| WRITTEN EXERCISE |
Could you switch "common name" to "vernacular name" in the records, from their start through the line containing "family: Canidae", and give back only those lines with nothing else changed?

| ENTRIES SHOWN |
↓

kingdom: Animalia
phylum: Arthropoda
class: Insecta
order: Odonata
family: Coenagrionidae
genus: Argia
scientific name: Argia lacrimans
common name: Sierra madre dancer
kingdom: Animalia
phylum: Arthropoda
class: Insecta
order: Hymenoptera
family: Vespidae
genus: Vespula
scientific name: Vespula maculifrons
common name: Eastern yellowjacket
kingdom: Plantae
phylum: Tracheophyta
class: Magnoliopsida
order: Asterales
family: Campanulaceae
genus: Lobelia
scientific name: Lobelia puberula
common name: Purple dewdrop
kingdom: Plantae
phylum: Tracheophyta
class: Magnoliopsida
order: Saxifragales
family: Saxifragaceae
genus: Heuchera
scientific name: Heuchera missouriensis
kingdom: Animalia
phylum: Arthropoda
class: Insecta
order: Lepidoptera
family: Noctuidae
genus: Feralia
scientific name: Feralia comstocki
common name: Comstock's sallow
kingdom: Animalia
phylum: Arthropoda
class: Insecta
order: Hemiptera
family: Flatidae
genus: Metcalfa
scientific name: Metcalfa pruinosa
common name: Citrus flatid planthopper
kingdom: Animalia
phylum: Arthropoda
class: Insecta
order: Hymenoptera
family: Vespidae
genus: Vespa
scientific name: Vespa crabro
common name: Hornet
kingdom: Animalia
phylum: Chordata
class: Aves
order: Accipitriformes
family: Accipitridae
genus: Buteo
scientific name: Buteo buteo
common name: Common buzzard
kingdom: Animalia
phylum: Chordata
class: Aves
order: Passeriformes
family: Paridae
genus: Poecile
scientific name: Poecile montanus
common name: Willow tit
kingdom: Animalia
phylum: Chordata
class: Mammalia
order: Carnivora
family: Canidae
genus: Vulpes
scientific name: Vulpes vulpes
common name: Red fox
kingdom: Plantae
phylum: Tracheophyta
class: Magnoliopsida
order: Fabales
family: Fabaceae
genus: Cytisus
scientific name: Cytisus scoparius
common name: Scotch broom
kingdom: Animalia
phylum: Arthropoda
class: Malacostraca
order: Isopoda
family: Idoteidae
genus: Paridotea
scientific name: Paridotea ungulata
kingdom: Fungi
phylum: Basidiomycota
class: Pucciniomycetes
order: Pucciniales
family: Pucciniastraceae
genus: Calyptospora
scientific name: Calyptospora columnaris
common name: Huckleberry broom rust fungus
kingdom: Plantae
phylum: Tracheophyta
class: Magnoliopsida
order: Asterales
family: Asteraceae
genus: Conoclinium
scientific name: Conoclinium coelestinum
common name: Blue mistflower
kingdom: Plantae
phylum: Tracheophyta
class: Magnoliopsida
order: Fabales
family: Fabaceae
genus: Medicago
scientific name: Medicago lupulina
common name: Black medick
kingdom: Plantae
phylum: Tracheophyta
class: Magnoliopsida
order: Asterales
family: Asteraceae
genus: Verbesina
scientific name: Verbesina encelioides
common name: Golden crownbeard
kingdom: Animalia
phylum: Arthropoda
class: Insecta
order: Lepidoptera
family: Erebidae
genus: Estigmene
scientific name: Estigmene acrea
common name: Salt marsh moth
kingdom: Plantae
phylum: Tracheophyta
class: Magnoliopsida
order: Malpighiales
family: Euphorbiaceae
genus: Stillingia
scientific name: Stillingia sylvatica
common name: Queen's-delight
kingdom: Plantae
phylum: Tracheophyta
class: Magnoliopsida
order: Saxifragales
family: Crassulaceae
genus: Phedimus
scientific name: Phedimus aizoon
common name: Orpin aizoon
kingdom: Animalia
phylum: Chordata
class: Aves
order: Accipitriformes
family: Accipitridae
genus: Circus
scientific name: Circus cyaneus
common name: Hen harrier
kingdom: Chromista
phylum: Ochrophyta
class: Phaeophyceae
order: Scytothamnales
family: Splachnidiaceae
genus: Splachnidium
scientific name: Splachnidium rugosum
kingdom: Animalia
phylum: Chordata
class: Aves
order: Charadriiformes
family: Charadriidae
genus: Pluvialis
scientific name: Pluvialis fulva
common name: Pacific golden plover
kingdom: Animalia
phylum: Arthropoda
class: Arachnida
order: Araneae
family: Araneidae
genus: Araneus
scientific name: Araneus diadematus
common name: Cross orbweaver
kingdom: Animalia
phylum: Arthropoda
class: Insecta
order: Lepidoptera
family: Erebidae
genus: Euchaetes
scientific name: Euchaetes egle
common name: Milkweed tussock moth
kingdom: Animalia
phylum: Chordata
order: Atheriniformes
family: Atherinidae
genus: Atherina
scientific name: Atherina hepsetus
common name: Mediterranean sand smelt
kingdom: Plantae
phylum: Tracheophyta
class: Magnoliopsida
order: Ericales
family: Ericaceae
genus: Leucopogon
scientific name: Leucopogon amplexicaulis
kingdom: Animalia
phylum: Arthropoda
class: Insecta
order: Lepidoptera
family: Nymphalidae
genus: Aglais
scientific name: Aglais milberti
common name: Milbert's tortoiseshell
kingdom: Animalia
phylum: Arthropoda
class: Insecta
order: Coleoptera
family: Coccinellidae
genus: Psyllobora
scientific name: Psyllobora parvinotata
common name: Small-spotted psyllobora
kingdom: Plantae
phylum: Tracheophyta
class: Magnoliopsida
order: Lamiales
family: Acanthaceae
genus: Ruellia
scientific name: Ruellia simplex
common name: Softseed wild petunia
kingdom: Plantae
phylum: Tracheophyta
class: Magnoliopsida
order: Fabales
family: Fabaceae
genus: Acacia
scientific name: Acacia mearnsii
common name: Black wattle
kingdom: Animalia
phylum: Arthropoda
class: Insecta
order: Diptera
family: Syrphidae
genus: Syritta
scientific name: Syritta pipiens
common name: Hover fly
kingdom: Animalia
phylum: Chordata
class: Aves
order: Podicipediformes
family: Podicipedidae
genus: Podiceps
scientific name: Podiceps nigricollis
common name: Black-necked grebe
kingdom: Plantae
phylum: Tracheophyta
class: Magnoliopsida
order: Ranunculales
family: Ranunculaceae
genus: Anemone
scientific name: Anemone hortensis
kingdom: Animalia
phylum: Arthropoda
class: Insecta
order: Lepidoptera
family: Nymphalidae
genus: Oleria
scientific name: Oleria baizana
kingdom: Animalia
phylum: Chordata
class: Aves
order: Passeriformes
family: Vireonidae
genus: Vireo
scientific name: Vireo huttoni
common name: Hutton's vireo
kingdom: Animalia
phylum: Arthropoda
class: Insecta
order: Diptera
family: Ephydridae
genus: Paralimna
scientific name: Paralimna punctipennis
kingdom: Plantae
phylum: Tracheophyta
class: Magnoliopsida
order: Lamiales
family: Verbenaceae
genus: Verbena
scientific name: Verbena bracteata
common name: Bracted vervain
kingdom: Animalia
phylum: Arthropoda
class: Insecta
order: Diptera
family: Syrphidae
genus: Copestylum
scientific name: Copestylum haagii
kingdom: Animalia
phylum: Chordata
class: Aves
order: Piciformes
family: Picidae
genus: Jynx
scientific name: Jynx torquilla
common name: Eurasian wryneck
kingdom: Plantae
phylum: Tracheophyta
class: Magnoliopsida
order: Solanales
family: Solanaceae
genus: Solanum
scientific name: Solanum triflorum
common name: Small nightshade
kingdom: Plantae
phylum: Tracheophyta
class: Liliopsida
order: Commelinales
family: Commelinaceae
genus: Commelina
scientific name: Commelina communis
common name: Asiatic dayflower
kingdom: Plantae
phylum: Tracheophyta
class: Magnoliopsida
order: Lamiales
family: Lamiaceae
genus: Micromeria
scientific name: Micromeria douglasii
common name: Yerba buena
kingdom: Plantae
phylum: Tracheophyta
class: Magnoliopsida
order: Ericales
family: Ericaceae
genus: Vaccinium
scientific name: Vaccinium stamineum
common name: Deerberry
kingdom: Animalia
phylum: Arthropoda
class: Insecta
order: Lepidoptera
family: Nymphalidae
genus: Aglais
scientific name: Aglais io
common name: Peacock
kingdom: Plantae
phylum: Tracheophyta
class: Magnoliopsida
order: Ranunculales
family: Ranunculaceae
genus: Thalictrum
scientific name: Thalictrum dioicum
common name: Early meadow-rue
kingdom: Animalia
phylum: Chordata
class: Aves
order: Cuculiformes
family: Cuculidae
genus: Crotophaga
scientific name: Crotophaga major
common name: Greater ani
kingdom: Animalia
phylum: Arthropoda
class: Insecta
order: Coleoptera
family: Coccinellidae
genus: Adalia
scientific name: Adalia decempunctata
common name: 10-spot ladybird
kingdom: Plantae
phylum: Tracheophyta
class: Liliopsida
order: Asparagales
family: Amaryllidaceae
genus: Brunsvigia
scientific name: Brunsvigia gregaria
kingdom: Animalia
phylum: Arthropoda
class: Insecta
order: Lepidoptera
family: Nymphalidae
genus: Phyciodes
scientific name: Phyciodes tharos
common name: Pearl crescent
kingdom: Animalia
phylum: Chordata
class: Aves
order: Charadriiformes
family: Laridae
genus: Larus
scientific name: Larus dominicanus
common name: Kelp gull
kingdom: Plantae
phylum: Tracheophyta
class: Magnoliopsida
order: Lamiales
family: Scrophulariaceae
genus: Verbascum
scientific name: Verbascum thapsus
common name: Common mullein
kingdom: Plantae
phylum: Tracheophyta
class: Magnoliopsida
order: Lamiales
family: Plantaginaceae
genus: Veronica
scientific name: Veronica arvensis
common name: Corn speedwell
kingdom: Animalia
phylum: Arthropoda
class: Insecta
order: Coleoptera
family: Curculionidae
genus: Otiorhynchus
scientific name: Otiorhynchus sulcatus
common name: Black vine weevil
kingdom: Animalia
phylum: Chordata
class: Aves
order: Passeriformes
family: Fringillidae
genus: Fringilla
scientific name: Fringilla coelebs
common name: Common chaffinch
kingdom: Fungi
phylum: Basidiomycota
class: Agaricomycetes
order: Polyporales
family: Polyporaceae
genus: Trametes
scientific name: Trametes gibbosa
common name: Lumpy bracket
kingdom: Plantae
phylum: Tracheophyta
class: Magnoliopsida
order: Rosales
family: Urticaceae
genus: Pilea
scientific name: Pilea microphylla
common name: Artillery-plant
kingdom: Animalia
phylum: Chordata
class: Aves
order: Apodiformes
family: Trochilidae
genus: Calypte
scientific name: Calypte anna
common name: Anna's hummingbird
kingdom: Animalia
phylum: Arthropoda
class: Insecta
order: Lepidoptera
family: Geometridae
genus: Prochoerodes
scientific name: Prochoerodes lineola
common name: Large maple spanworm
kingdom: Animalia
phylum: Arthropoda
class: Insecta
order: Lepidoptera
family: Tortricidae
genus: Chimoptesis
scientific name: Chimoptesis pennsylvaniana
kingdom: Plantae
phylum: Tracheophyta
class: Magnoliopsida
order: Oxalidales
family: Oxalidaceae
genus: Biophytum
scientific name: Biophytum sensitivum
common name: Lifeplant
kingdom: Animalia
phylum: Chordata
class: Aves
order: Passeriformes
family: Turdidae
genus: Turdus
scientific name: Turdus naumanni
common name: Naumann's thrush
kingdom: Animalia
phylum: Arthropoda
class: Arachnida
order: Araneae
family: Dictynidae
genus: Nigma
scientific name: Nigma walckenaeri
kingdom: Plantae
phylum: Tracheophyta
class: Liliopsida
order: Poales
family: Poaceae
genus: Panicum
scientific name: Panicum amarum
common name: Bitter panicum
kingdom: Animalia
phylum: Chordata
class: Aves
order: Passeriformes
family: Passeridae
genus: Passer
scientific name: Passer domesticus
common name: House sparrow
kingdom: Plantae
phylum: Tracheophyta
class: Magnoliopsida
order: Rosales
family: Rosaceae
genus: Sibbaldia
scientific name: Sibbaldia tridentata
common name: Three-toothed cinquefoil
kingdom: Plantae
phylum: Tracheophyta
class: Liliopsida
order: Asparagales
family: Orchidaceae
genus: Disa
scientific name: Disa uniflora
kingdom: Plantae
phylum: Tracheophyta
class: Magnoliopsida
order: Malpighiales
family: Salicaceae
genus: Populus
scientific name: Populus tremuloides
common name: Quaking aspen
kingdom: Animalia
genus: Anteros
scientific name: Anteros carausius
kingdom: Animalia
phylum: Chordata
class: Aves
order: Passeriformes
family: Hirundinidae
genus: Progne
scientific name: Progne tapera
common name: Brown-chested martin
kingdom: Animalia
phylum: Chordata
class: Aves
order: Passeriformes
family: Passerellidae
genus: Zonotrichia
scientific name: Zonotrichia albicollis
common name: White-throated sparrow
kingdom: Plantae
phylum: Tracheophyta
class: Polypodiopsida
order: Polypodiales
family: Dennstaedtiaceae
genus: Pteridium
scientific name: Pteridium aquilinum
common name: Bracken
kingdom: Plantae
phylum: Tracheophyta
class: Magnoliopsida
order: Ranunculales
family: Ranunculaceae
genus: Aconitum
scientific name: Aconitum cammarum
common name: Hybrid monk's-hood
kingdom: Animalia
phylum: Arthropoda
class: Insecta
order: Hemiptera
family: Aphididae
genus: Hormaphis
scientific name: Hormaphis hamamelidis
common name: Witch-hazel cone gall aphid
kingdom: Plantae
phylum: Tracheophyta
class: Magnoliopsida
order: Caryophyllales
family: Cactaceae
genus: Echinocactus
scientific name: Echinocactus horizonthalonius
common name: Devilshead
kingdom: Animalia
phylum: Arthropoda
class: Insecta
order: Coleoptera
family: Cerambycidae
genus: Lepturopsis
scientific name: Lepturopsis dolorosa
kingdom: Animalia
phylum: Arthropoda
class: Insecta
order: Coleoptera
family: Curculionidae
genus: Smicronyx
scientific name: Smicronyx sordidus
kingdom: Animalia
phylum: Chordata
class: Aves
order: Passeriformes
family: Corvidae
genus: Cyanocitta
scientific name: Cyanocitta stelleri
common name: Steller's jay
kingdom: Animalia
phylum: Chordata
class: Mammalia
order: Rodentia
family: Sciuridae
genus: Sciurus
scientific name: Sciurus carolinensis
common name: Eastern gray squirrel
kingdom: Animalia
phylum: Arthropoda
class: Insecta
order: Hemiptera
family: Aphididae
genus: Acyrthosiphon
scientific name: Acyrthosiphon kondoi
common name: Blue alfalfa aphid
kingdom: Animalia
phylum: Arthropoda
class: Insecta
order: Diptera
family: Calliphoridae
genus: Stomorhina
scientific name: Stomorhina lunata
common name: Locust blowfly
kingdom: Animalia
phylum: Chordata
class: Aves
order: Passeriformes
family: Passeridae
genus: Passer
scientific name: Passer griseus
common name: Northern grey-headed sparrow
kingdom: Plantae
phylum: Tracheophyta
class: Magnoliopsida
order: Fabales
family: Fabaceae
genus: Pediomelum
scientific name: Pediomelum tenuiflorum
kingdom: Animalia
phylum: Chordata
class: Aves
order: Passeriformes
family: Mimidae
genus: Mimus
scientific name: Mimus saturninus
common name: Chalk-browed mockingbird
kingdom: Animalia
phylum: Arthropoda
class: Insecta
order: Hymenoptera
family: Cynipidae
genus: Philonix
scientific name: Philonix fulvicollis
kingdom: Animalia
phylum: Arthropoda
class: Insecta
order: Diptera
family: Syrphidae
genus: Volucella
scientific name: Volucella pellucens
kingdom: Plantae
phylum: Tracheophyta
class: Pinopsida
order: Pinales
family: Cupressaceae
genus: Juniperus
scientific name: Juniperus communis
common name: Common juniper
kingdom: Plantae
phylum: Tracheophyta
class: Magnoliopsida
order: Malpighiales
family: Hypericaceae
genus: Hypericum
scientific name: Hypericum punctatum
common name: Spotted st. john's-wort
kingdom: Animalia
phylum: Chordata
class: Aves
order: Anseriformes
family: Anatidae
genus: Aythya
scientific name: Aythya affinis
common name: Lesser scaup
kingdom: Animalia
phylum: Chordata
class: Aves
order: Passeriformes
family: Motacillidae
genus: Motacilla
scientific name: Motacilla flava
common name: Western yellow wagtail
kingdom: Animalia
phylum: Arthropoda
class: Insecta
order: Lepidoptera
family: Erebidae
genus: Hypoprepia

↑

| RESULT OF THIS TASK |
kingdom: Animalia
phylum: Arthropoda
class: Insecta
order: Odonata
family: Coenagrionidae
genus: Argia
scientific name: Argia lacrimans
vernacular name: Sierra madre dancer
kingdom: Animalia
phylum: Arthropoda
class: Insecta
order: Hymenoptera
family: Vespidae
genus: Vespula
scientific name: Vespula maculifrons
vernacular name: Eastern yellowjacket
kingdom: Plantae
phylum: Tracheophyta
class: Magnoliopsida
order: Asterales
family: Campanulaceae
genus: Lobelia
scientific name: Lobelia puberula
vernacular name: Purple dewdrop
kingdom: Plantae
phylum: Tracheophyta
class: Magnoliopsida
order: Saxifragales
family: Saxifragaceae
genus: Heuchera
scientific name: Heuchera missouriensis
kingdom: Animalia
phylum: Arthropoda
class: Insecta
order: Lepidoptera
family: Noctuidae
genus: Feralia
scientific name: Feralia comstocki
vernacular name: Comstock's sallow
kingdom: Animalia
phylum: Arthropoda
class: Insecta
order: Hemiptera
family: Flatidae
genus: Metcalfa
scientific name: Metcalfa pruinosa
vernacular name: Citrus flatid planthopper
kingdom: Animalia
phylum: Arthropoda
class: Insecta
order: Hymenoptera
family: Vespidae
genus: Vespa
scientific name: Vespa crabro
vernacular name: Hornet
kingdom: Animalia
phylum: Chordata
class: Aves
order: Accipitriformes
family: Accipitridae
genus: Buteo
scientific name: Buteo buteo
vernacular name: Common buzzard
kingdom: Animalia
phylum: Chordata
class: Aves
order: Passeriformes
family: Paridae
genus: Poecile
scientific name: Poecile montanus
vernacular name: Willow tit
kingdom: Animalia
phylum: Chordata
class: Mammalia
order: Carnivora
family: Canidae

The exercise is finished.